Sinergi Adat dan Iman, Acara Adat ‘Wee Mbaru’ di Gereja St. Kristoforus Waning Berlangsung Khidmat

Share :

Waning, 05 Agustus 2026 – Atmosfer kekeluargaan dan kental akan nilai budaya menyelimuti Gereja St. Kristoforus Waning pada 04 Agustus 2026. Sejumlah umat, Tokoh adat  dan tamu undangan berkumpul untuk mengikuti acara adat ‘Wee Mbaru’, sebuah tradisi leluhur yang diintegrasikan secara harmonis dengan perayaan iman Katolik.

Acara ini tidak hanya menjadi momen spiritual bagi umat, tetapi juga menjadi ajang mempererat hubungan antar pemangku kepentingan di wilayah Paroki Waning. Kehadiran berbagai elemen masyarakat menunjukkan dukungan yang kuat terhadap pelestarian budaya lokal dalam bingkai iman.

Pantauan di lokasi menunjukkan deretan tamu penting yang hadir memadati area gereja. Tampak hadir seluruh Kepala Desa se-Paroki Waning, yang menunjukkan kesatuan dan dukungan pemerintah desa atas  kegiatan keagamaan dan adat. Selain itu, barisan Tokoh-tokoh Adat (Tua Adat) mengenakan pakaian adat lengkap, memberikan nuansa sakral dan penegasan identitas budaya yang kuat dalam acara tersebut.

Dukungan dari sektor pendidikan dan kesehatan pun terlihat nyata dengan kehadiran perwakilan lembaga pendidikan mulai dari tingkat SD, SMP, hingga SMA di wilayah Waning, serta Kepala Puskesmas Waning beserta jajarannya. Keterlibatan institusi-institusi ini menegaskan bahwa acara adat ‘Wee Mbaru’ memiliki makna sosial yang luas bagi seluruh lapisan masyarakat.

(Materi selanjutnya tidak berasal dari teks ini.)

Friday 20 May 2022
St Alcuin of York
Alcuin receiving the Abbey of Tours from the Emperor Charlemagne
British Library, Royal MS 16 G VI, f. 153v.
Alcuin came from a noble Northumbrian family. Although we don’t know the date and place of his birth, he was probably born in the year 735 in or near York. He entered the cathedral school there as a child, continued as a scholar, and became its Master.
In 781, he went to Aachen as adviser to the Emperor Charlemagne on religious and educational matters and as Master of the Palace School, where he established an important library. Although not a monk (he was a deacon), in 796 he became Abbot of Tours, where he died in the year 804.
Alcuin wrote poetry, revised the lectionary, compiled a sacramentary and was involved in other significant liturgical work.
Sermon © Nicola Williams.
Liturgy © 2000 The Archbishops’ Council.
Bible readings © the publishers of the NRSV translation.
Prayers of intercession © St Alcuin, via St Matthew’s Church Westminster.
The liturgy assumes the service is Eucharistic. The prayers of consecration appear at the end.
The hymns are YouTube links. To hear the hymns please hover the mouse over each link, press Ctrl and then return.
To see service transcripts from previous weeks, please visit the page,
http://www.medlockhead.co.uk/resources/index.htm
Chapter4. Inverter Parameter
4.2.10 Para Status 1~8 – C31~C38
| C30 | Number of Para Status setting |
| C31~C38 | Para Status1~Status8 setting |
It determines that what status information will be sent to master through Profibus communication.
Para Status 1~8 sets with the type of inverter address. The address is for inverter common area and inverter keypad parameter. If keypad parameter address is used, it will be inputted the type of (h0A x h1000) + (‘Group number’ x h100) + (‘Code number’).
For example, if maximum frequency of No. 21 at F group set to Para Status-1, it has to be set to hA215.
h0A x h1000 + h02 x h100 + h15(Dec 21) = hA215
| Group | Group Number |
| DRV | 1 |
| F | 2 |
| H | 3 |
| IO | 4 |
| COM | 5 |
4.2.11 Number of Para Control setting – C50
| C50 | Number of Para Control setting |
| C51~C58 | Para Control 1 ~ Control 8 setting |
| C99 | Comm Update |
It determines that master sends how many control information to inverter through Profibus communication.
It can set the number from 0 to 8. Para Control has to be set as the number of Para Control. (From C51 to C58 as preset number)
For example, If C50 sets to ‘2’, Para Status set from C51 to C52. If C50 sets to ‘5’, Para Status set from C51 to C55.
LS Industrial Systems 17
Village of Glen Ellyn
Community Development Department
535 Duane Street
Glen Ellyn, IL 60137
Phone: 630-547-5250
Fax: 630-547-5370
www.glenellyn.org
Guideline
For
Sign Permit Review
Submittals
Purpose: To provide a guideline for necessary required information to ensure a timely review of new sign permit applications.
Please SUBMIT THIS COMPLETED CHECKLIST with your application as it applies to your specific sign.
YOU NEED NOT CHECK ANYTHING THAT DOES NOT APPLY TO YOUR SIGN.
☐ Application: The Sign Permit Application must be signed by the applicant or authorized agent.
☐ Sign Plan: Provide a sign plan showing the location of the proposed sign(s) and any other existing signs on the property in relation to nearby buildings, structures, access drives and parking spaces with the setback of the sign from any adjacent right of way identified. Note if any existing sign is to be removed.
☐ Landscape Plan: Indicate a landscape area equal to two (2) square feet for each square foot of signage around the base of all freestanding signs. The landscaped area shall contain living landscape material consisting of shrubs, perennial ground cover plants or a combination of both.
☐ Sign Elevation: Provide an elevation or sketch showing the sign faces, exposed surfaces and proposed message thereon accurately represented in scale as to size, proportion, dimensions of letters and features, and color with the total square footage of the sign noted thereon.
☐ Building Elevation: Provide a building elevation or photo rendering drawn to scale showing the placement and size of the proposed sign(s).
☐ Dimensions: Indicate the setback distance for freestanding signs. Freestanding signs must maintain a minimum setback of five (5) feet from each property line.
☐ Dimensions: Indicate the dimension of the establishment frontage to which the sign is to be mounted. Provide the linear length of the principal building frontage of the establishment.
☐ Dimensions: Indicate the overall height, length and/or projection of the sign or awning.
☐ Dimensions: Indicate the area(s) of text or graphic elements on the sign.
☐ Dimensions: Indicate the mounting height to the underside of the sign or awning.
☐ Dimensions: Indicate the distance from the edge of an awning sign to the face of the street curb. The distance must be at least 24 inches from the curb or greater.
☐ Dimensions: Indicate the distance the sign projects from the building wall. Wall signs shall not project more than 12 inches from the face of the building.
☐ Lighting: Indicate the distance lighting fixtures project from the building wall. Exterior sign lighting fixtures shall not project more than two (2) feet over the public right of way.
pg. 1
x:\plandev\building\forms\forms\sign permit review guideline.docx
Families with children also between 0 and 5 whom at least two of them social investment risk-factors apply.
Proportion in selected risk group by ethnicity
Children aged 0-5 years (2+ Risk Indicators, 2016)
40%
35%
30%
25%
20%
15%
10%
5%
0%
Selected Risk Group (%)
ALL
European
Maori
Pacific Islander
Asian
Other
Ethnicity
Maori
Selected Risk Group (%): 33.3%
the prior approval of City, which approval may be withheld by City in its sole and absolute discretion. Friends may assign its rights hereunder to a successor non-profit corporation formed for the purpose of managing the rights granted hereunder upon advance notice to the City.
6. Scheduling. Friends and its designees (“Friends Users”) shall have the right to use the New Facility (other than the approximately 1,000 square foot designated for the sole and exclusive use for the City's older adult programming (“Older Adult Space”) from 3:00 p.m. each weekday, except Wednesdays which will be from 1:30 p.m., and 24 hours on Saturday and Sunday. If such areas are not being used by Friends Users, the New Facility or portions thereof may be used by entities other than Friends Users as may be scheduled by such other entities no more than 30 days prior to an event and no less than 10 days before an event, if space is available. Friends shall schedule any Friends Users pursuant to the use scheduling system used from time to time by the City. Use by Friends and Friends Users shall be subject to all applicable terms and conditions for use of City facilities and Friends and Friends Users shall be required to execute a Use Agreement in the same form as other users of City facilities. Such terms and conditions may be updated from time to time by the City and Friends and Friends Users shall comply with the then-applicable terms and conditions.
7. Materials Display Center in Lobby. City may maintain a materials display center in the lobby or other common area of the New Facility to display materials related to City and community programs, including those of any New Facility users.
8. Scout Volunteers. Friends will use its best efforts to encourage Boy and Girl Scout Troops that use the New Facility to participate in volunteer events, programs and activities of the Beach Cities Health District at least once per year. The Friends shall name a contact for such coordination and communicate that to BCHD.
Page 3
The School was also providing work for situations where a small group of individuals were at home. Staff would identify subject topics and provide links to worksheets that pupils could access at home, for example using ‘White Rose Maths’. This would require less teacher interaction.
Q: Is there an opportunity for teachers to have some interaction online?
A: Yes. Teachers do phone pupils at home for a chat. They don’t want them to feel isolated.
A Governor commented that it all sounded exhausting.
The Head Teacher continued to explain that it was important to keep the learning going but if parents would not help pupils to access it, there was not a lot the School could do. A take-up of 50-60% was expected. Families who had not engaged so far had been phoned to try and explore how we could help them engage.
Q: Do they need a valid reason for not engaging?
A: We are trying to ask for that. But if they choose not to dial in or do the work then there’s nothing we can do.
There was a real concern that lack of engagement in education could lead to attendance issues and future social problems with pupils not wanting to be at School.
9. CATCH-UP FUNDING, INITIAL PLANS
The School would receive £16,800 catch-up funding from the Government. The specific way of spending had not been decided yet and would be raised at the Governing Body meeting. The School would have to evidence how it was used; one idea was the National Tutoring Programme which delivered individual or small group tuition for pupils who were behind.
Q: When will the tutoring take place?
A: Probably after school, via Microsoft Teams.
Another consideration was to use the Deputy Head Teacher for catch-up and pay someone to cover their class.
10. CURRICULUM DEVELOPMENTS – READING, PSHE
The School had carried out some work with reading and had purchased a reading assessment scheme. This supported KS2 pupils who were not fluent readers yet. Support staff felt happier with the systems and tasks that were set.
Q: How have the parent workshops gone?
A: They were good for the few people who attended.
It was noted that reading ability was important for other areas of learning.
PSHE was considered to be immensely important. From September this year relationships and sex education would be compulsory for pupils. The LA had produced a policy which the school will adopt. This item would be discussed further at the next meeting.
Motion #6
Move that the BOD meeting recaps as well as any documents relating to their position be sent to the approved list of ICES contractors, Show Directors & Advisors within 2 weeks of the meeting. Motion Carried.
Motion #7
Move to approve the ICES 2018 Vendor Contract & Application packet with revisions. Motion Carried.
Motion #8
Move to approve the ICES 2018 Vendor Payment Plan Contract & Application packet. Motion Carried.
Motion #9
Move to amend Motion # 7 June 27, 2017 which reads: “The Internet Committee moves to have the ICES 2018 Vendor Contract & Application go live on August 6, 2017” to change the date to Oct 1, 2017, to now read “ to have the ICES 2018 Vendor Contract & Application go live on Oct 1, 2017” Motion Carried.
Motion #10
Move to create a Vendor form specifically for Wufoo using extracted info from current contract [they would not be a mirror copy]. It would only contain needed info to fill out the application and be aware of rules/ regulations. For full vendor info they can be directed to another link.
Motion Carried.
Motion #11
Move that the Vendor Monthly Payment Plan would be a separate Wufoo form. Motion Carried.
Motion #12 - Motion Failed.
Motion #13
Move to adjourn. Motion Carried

Tak ketinggalan, seluruh jajaran Dewan Stasi dari berbagai wilayah di Paroki Waning turut hadir, menunjukkan soliditas organisasi gereja dalam mendukung perayaan ini.

Puncak acara ditandai dengan sambutan penuh makna dari Pastor Paroki Waning, Romo Robert. Dalam arahannya, Romo Robert menggarisbawahi pentingnya menghormati tradisi leluhur sembari tetap menempatkan iman akan Yesus Kristus sebagai pusat kehidupan.

“Budaya dan acara adat, seperti ‘Wee’ yang dipersembahkan kepada leluhur ini, adalah warisan luhur yang harus kita jaga,” ujar Romo Robert di hadapan umat. Namun, ia menekankan dimensi spiritual yang lebih dalam bagi umat Kristiani. “Kebaikan dan penghormatan dalam ritus tradisi budaya ini akan menjadi jauh lebih sempurna dan bermakna ketika disatukan dan disempurnakan melalui Perayaan Misa, Melalui Korban Tubuh dan Darah Yesus sendiri,” tegasnya.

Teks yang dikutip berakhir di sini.